=== What you should do ===
Write out the data exactly as given, dropping every picture.

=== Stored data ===
◆ ◆ ◆ ◆ ◆

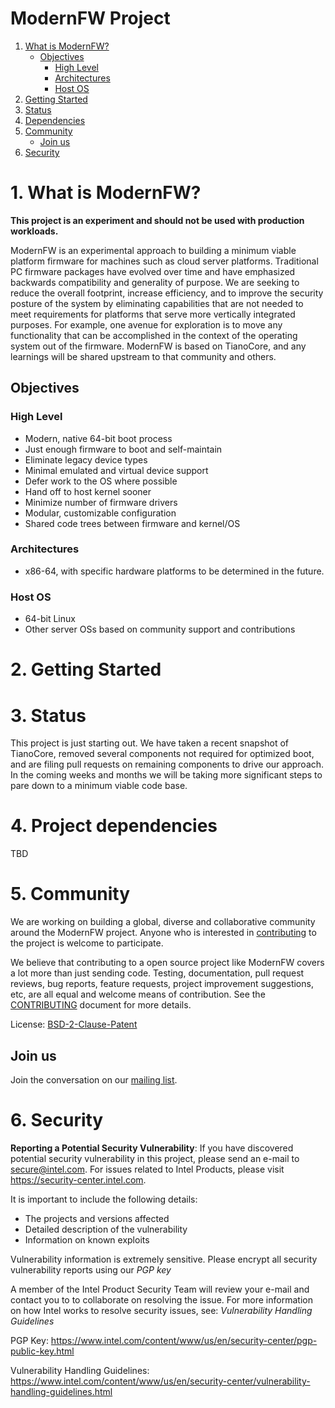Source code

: # ModernFW Project
1. [What is ModernFW?](#1-what-is-modernfw)
   * [Objectives](#objectives)
	 + [High Level](#high-level)
     + [Architectures](#architectures)
	 + [Host OS](#host-os)
2. [Getting Started](#2-getting-started)
3. [Status](#3-status)
4. [Dependencies](#4-project-dependencies)
5. [Community](#5-community)
	* [Join us](#join-us)
6. [Security](#6-security)



# 1. What is ModernFW?
**This project is an experiment and should not be used with production workloads.**

ModernFW is an experimental approach to building a minimum viable platform firmware for machines such as cloud server platforms. Traditional PC firmware packages have evolved over time and have emphasized backwards compatibility and generality of purpose. We are seeking to reduce the overall footprint, increase efficiency, and to improve the security posture of the system by eliminating capabilities that are not needed to meet requirements for platforms that serve more vertically integrated purposes.  For example, one avenue for exploration is to move any functionality that can be accomplished in the context of the operating system out of the firmware.
ModernFW is based on TianoCore, and any learnings will be shared upstream to that community and others.

## Objectives
### High Level
* Modern, native 64-bit boot process
* Just enough firmware to boot and self-maintain
* Eliminate legacy device types
* Minimal emulated and virtual device support
* Defer work to the OS where possible
* Hand off to host kernel sooner
* Minimize number of firmware drivers
* Modular, customizable configuration
* Shared code trees between firmware and kernel/OS

### Architectures
* x86-64, with specific hardware platforms to be determined in the future.

### Host OS
* 64-bit Linux
* Other server OSs based on community support and contributions

# 2. Getting Started

# 3. Status
This project is just starting out. We have taken a recent snapshot of TianoCore, removed several components not required for optimized boot, and are filing pull requests on remaining components to drive our approach. In the coming weeks and months we will be taking more significant steps to pare down to a minimum viable code base.

# 4. Project dependencies
TBD

# 5. Community

We are working on building a global, diverse and collaborative community around the ModernFW project. Anyone who is interested in [contributing](CONTRIBUTING.md) to the project is welcome to participate.

We believe that contributing to a open source project like ModernFW covers a lot more than just sending code. Testing, documentation, pull request reviews, bug reports, feature requests, project improvement suggestions, etc, are all equal and welcome means of contribution. See the [CONTRIBUTING](CONTRIBUTING.md) document for more details.

License: [BSD-2-Clause-Patent](https://opensource.org/licenses/BSDplusPatent)

## Join us

Join the conversation on our [mailing list](https://lists.01.org/mailman/listinfo/modernfw).

# 6. Security

**Reporting a Potential Security Vulnerability**: If you have discovered
potential security vulnerability in this project, please send an e-mail to
secure@intel.com. For issues related to Intel Products, please visit
https://security-center.intel.com.

It is important to include the following details:
  - The projects and versions affected
  - Detailed description of the vulnerability
  - Information on known exploits

Vulnerability information is extremely sensitive. Please encrypt all security
vulnerability reports using our *PGP key*

A member of the Intel Product Security Team will review your e-mail and
contact you to to collaborate on resolving the issue. For more information on
how Intel works to resolve security issues, see: *Vulnerability Handling
Guidelines*

PGP Key: https://www.intel.com/content/www/us/en/security-center/pgp-public-key.html

Vulnerability Handling Guidelines: https://www.intel.com/content/www/us/en/security-center/vulnerability-handling-guidelines.html
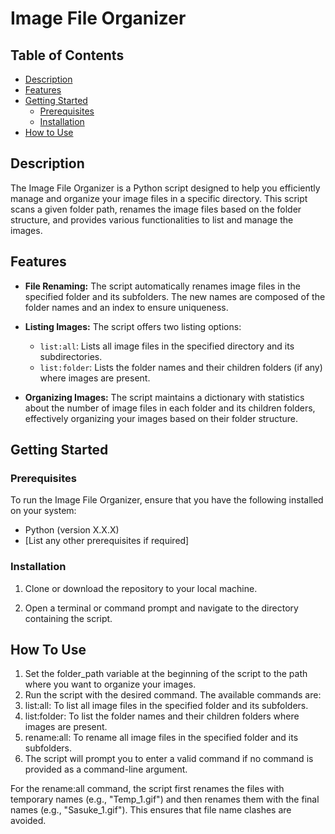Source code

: # Image File Organizer

## Table of Contents

- [Description](#description)
- [Features](#features)
- [Getting Started](#getting-started)
  - [Prerequisites](#prerequisites)
  - [Installation](#installation)
- [How to Use](#how-to-use)

## Description

The Image File Organizer is a Python script designed to help you efficiently manage and organize your image files in a specific directory. This script scans a given folder path, renames the image files based on the folder structure, and provides various functionalities to list and manage the images.

## Features

- **File Renaming:** The script automatically renames image files in the specified folder and its subfolders. The new names are composed of the folder names and an index to ensure uniqueness.

- **Listing Images:** The script offers two listing options:
  - `list:all`: Lists all image files in the specified directory and its subdirectories.
  - `list:folder`: Lists the folder names and their children folders (if any) where images are present.

- **Organizing Images:** The script maintains a dictionary with statistics about the number of image files in each folder and its children folders, effectively organizing your images based on their folder structure.

## Getting Started

### Prerequisites

To run the Image File Organizer, ensure that you have the following installed on your system:

- Python (version X.X.X)
- [List any other prerequisites if required]

### Installation

1. Clone or download the repository to your local machine.

2. Open a terminal or command prompt and navigate to the directory containing the script.

## How To Use

1. Set the folder_path variable at the beginning of the script to the path where you want to organize your images.
2. Run the script with the desired command. The available commands are:
3. list:all: To list all image files in the specified folder and its subfolders.
4. list:folder: To list the folder names and their children folders where images are present.
5. rename:all: To rename all image files in the specified folder and its subfolders.
6. The script will prompt you to enter a valid command if no command is provided as a command-line argument.

For the rename:all command, the script first renames the files with temporary names (e.g., "Temp_1.gif") and then renames them with the final names (e.g., "Sasuke_1.gif"). This ensures that file name clashes are avoided.
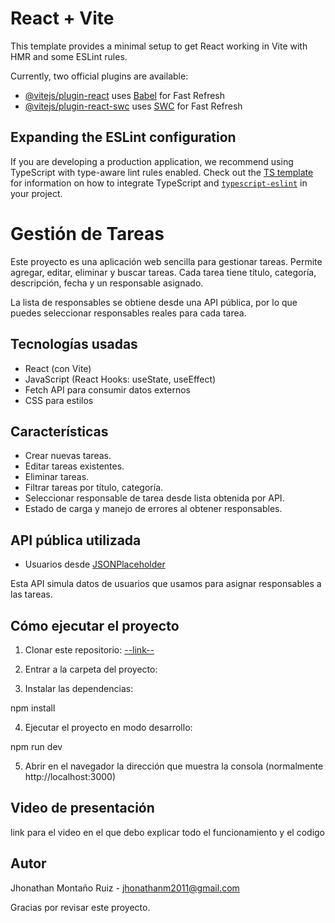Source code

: # React + Vite


This template provides a minimal setup to get React working in Vite with HMR and some ESLint rules.



Currently, two official plugins are available:

- [@vitejs/plugin-react](https://github.com/vitejs/vite-plugin-react/blob/main/packages/plugin-react) uses [Babel](https://babeljs.io/) for Fast Refresh
- [@vitejs/plugin-react-swc](https://github.com/vitejs/vite-plugin-react/blob/main/packages/plugin-react-swc) uses [SWC](https://swc.rs/) for Fast Refresh

## Expanding the ESLint configuration

If you are developing a production application, we recommend using TypeScript with type-aware lint rules enabled. Check out the [TS template](https://github.com/vitejs/vite/tree/main/packages/create-vite/template-react-ts) for information on how to integrate TypeScript and [`typescript-eslint`](https://typescript-eslint.io) in your project.

# Gestión de Tareas

Este proyecto es una aplicación web sencilla para gestionar tareas. Permite agregar, editar, eliminar y buscar tareas. Cada tarea tiene título, categoría, descripción, fecha y un responsable asignado.

La lista de responsables se obtiene desde una API pública, por lo que puedes seleccionar responsables reales para cada tarea.


## Tecnologías usadas

- React (con Vite)
- JavaScript (React Hooks: useState, useEffect)
- Fetch API para consumir datos externos
- CSS para estilos


## Características

- Crear nuevas tareas.
- Editar tareas existentes.
- Eliminar tareas.
- Filtrar tareas por título, categoría.
- Seleccionar responsable de tarea desde lista obtenida por API.
- Estado de carga y manejo de errores al obtener responsables.


## API pública utilizada

- Usuarios desde [JSONPlaceholder](https://jsonplaceholder.typicode.com/users)

Esta API simula datos de usuarios que usamos para asignar responsables a las tareas.


## Cómo ejecutar el proyecto

1. Clonar este repositorio:
[--link--](https://github.com/jhonathanmr/Gestion_Tareas/tree/main)

2. Entrar a la carpeta del proyecto:

3. Instalar las dependencias:

npm install

4. Ejecutar el proyecto en modo desarrollo:

npm run dev

5. Abrir en el navegador la dirección que muestra la consola (normalmente http://localhost:3000)


## Video de presentación

link para el video en el que debo explicar todo el funcionamiento y el codigo


## Autor

Jhonathan Montaño Ruiz - jhonathanm2011@gmail.com


Gracias por revisar este proyecto.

◆ ◆ ◆ ◆ ◆

=== Result of the exercise ===
Source code

: # ModernFW Project
1. [What is ModernFW?](#1-what-is-modernfw)
   * [Objectives](#objectives)
	 + [High Level](#high-level)
     + [Architectures](#architectures)
	 + [Host OS](#host-os)
2. [Getting Started](#2-getting-started)
3. [Status](#3-status)
4. [Dependencies](#4-project-dependencies)
5. [Community](#5-community)
	* [Join us](#join-us)
6. [Security](#6-security)



# 1. What is ModernFW?
**This project is an experiment and should not be used with production workloads.**

ModernFW is an experimental approach to building a minimum viable platform firmware for machines such as cloud server platforms. Traditional PC firmware packages have evolved over time and have emphasized backwards compatibility and generality of purpose. We are seeking to reduce the overall footprint, increase efficiency, and to improve the security posture of the system by eliminating capabilities that are not needed to meet requirements for platforms that serve more vertically integrated purposes.  For example, one avenue for exploration is to move any functionality that can be accomplished in the context of the operating system out of the firmware.
ModernFW is based on TianoCore, and any learnings will be shared upstream to that community and others.

## Objectives
### High Level
* Modern, native 64-bit boot process
* Just enough firmware to boot and self-maintain
* Eliminate legacy device types
* Minimal emulated and virtual device support
* Defer work to the OS where possible
* Hand off to host kernel sooner
* Minimize number of firmware drivers
* Modular, customizable configuration
* Shared code trees between firmware and kernel/OS

### Architectures
* x86-64, with specific hardware platforms to be determined in the future.

### Host OS
* 64-bit Linux
* Other server OSs based on community support and contributions

# 2. Getting Started

# 3. Status
This project is just starting out. We have taken a recent snapshot of TianoCore, removed several components not required for optimized boot, and are filing pull requests on remaining components to drive our approach. In the coming weeks and months we will be taking more significant steps to pare down to a minimum viable code base.

# 4. Project dependencies
TBD

# 5. Community

We are working on building a global, diverse and collaborative community around the ModernFW project. Anyone who is interested in [contributing](CONTRIBUTING.md) to the project is welcome to participate.

We believe that contributing to a open source project like ModernFW covers a lot more than just sending code. Testing, documentation, pull request reviews, bug reports, feature requests, project improvement suggestions, etc, are all equal and welcome means of contribution. See the [CONTRIBUTING](CONTRIBUTING.md) document for more details.

License: [BSD-2-Clause-Patent](https://opensource.org/licenses/BSDplusPatent)

## Join us

Join the conversation on our [mailing list](https://lists.01.org/mailman/listinfo/modernfw).

# 6. Security

**Reporting a Potential Security Vulnerability**: If you have discovered
potential security vulnerability in this project, please send an e-mail to
secure@intel.com. For issues related to Intel Products, please visit
https://security-center.intel.com.

It is important to include the following details:
  - The projects and versions affected
  - Detailed description of the vulnerability
  - Information on known exploits

Vulnerability information is extremely sensitive. Please encrypt all security
vulnerability reports using our *PGP key*

A member of the Intel Product Security Team will review your e-mail and
contact you to to collaborate on resolving the issue. For more information on
how Intel works to resolve security issues, see: *Vulnerability Handling
Guidelines*

PGP Key: https://www.intel.com/content/www/us/en/security-center/pgp-public-key.html

Vulnerability Handling Guidelines: https://www.intel.com/content/www/us/en/security-center/vulnerability-handling-guidelines.html
Source code

: # Image File Organizer

## Table of Contents

- [Description](#description)
- [Features](#features)
- [Getting Started](#getting-started)
  - [Prerequisites](#prerequisites)
  - [Installation](#installation)
- [How to Use](#how-to-use)

## Description

The Image File Organizer is a Python script designed to help you efficiently manage and organize your image files in a specific directory. This script scans a given folder path, renames the image files based on the folder structure, and provides various functionalities to list and manage the images.

## Features

- **File Renaming:** The script automatically renames image files in the specified folder and its subfolders. The new names are composed of the folder names and an index to ensure uniqueness.

- **Listing Images:** The script offers two listing options:
  - `list:all`: Lists all image files in the specified directory and its subdirectories.
  - `list:folder`: Lists the folder names and their children folders (if any) where images are present.

- **Organizing Images:** The script maintains a dictionary with statistics about the number of image files in each folder and its children folders, effectively organizing your images based on their folder structure.

## Getting Started

### Prerequisites

To run the Image File Organizer, ensure that you have the following installed on your system:

- Python (version X.X.X)
- [List any other prerequisites if required]

### Installation

1. Clone or download the repository to your local machine.

2. Open a terminal or command prompt and navigate to the directory containing the script.

## How To Use

1. Set the folder_path variable at the beginning of the script to the path where you want to organize your images.
2. Run the script with the desired command. The available commands are:
3. list:all: To list all image files in the specified folder and its subfolders.
4. list:folder: To list the folder names and their children folders where images are present.
5. rename:all: To rename all image files in the specified folder and its subfolders.
6. The script will prompt you to enter a valid command if no command is provided as a command-line argument.

For the rename:all command, the script first renames the files with temporary names (e.g., "Temp_1.gif") and then renames them with the final names (e.g., "Sasuke_1.gif"). This ensures that file name clashes are avoided.
Source code

: # React + Vite


This template provides a minimal setup to get React working in Vite with HMR and some ESLint rules.



Currently, two official plugins are available:

- [@vitejs/plugin-react](https://github.com/vitejs/vite-plugin-react/blob/main/packages/plugin-react) uses [Babel](https://babeljs.io/) for Fast Refresh
- [@vitejs/plugin-react-swc](https://github.com/vitejs/vite-plugin-react/blob/main/packages/plugin-react-swc) uses [SWC](https://swc.rs/) for Fast Refresh

## Expanding the ESLint configuration

If you are developing a production application, we recommend using TypeScript with type-aware lint rules enabled. Check out the [TS template](https://github.com/vitejs/vite/tree/main/packages/create-vite/template-react-ts) for information on how to integrate TypeScript and [`typescript-eslint`](https://typescript-eslint.io) in your project.

# Gestión de Tareas

Este proyecto es una aplicación web sencilla para gestionar tareas. Permite agregar, editar, eliminar y buscar tareas. Cada tarea tiene título, categoría, descripción, fecha y un responsable asignado.

La lista de responsables se obtiene desde una API pública, por lo que puedes seleccionar responsables reales para cada tarea.


## Tecnologías usadas

- React (con Vite)
- JavaScript (React Hooks: useState, useEffect)
- Fetch API para consumir datos externos
- CSS para estilos


## Características

- Crear nuevas tareas.
- Editar tareas existentes.
- Eliminar tareas.
- Filtrar tareas por título, categoría.
- Seleccionar responsable de tarea desde lista obtenida por API.
- Estado de carga y manejo de errores al obtener responsables.


## API pública utilizada

- Usuarios desde [JSONPlaceholder](https://jsonplaceholder.typicode.com/users)

Esta API simula datos de usuarios que usamos para asignar responsables a las tareas.


## Cómo ejecutar el proyecto

1. Clonar este repositorio:
[--link--](https://github.com/jhonathanmr/Gestion_Tareas/tree/main)

2. Entrar a la carpeta del proyecto:

3. Instalar las dependencias:

npm install

4. Ejecutar el proyecto en modo desarrollo:

npm run dev

5. Abrir en el navegador la dirección que muestra la consola (normalmente http://localhost:3000)


## Video de presentación

link para el video en el que debo explicar todo el funcionamiento y el codigo


## Autor

Jhonathan Montaño Ruiz - jhonathanm2011@gmail.com


Gracias por revisar este proyecto.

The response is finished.